Die Menschenschlange am späten Vormittag vor dem Flug W6 7306 nach Kiew ist lang. Für Anastasia Koretskykh, die ursprünglich aus der Nähe von Odessa stammt, seit über vier Jahren aber Medienwirtschaft in Stuttgart studiert, ist es selbstverständlich, dass sie ab Memmingen fliegt. 'Der Flug ab Stuttgart wäre doppelt so teuer', sagt sie. 'Außerdem gibt es von dort noch nicht einmal einen Direktflug nach Kiew - in Memmingen aber schon.' Ihr schwäbischer Freund Ludwig Rensch (27) freut sich schon. Er begleitet Anastasia. Und fliegt zum ersten Mal in die ukrainische Metropole.
Arbeit am Max-Planck-Institut
Unter den Wartenden befindet sich auch ein 39-jähriger Wissenschaftler aus der Ukraine. Er arbeitet als Astronom am Max-Planck-Institut in München, wo er auch wohnt. Obwohl er den Flughafen Erding ja quasi vor der Haustüre hat, fliegt er lieber ab Memmingen.

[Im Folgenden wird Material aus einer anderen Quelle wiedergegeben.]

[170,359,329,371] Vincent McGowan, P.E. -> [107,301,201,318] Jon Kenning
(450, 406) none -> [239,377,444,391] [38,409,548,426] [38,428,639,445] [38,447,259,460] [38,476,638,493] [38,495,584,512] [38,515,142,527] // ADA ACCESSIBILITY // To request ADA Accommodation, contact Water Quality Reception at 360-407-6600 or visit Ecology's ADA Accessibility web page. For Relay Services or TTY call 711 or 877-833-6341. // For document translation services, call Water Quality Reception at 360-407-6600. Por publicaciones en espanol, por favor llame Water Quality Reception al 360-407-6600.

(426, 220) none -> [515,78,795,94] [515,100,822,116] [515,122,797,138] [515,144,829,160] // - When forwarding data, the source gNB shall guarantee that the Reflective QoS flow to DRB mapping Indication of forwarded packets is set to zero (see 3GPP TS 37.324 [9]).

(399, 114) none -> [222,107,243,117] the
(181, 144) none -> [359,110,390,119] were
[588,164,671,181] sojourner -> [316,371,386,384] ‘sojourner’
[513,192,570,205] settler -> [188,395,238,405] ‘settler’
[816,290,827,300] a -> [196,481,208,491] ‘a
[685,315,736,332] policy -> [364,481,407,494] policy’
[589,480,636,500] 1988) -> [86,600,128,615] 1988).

Auch für ihn das schlagende Argument: die Direktverbindung von Wizz Air nach Kiew.
Zwei Männer aus der Ukraine waren nur ein paar Tage in den Alpen - zum Skifahren im italienischen Cortina d’Ampezzo. 'Von Memmingen aus geht ein Minibus direkt in den Skiort, das dauert zwar fünfeinhalb Stunden, dafür ist die Verbindung nach Deutschland und Italien für uns via Memmingen von den Kosten her sehr günstig', sagen der 59- und der 29-Jährige auf Englisch.
'Dass sich der Allgäu Airport einmal zu einem Schwerpunkt für Osteuropa entwickeln würde, hätte früher niemand vorhergesehen', sagt Marina Siladji, Sprecherin des Flughafens. Damals habe es für viele Osteuropäer noch nicht den freien Zugang nach Deutschland gegeben. Wizz Air habe seinerzeit eher verhalten mit Memmingen angefangen, dann durch Kundenanalysen aber herausgefunden, dass sich der Flughafen im Allgäu für die Fluglinie lohne.
Was die Zahlen auch belegen. '65 Prozent der Passagiere, die in Memmingen mit Wizz Air starten, fliegen von hier in Richtung Osten, sind also hier beheimatet', sagt Flughafen-Prokurist Marcel Schütz. 35 Prozent kommen aus Osteuropa hierher und fliegen nach ein paar Tagen wieder heim. Die Memminger Wizz Air-Kunden hat man auch genau analysiert: 50 Prozent nutzen einen Flug, um Freunde und Verwandte zu besuchen, 37 Prozent sind klassische Urlaubsreisende, elf Prozent Geschäftsleute und zwei Prozent pendeln, weil sie hier oder im Osten arbeiten.
Das Osteuropa-Geschäft wird jedenfalls weiter ausgebaut. Ab März fliegt die Linie Pobeda Moskau an, ab September hat Wizz Air Georgien im Angebot. Und die Passagierzahlen sollen weiter wachsen.